(Records from a dataset)
——————
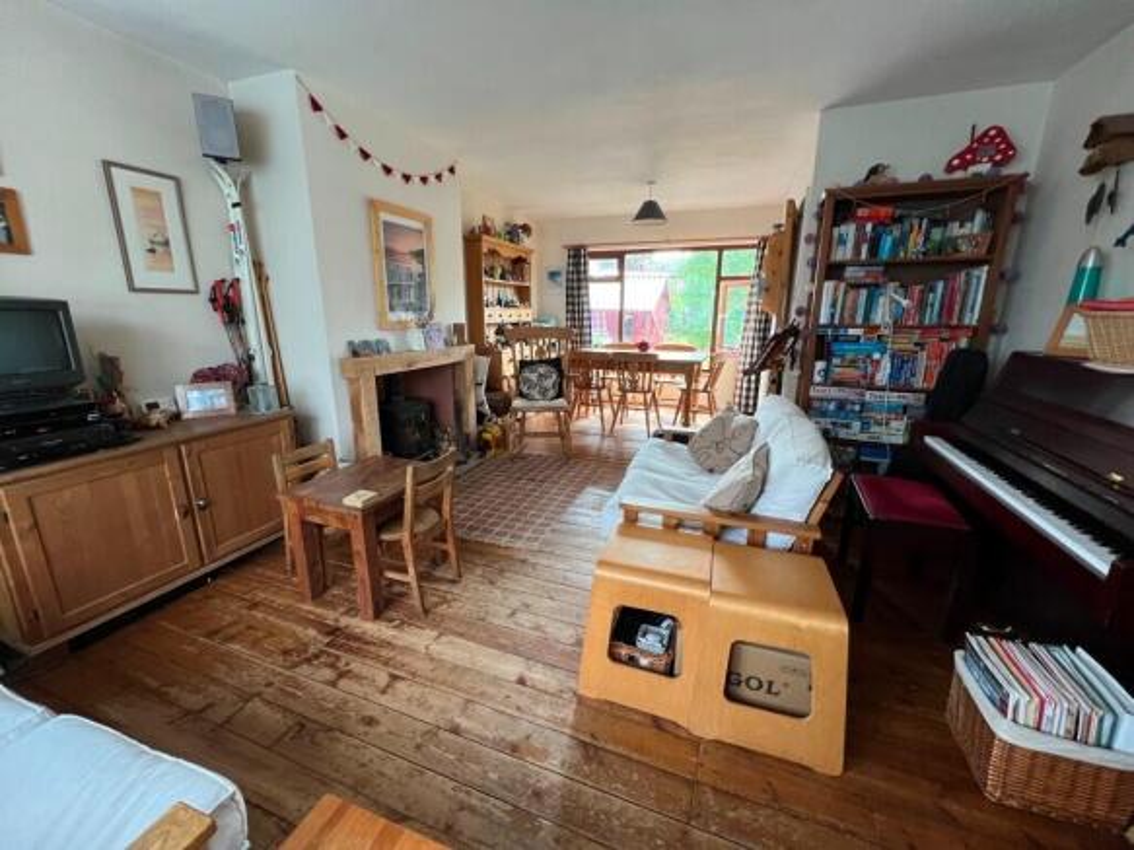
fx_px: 426
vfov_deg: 89.9
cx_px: 567
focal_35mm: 13
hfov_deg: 106.2
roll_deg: -0.4
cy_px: 425
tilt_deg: -13.8
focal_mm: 1.57
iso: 250
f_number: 1.8
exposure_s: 1/95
——————
Work item. Transcribe each entry above without alteration, but keep the pictures out.

Result of this exercise.
fx_px: 426
vfov_deg: 89.9
cx_px: 567
focal_35mm: 13
hfov_deg: 106.2
roll_deg: -0.4
cy_px: 425
tilt_deg: -13.8
focal_mm: 1.57
iso: 250
f_number: 1.8
exposure_s: 1/95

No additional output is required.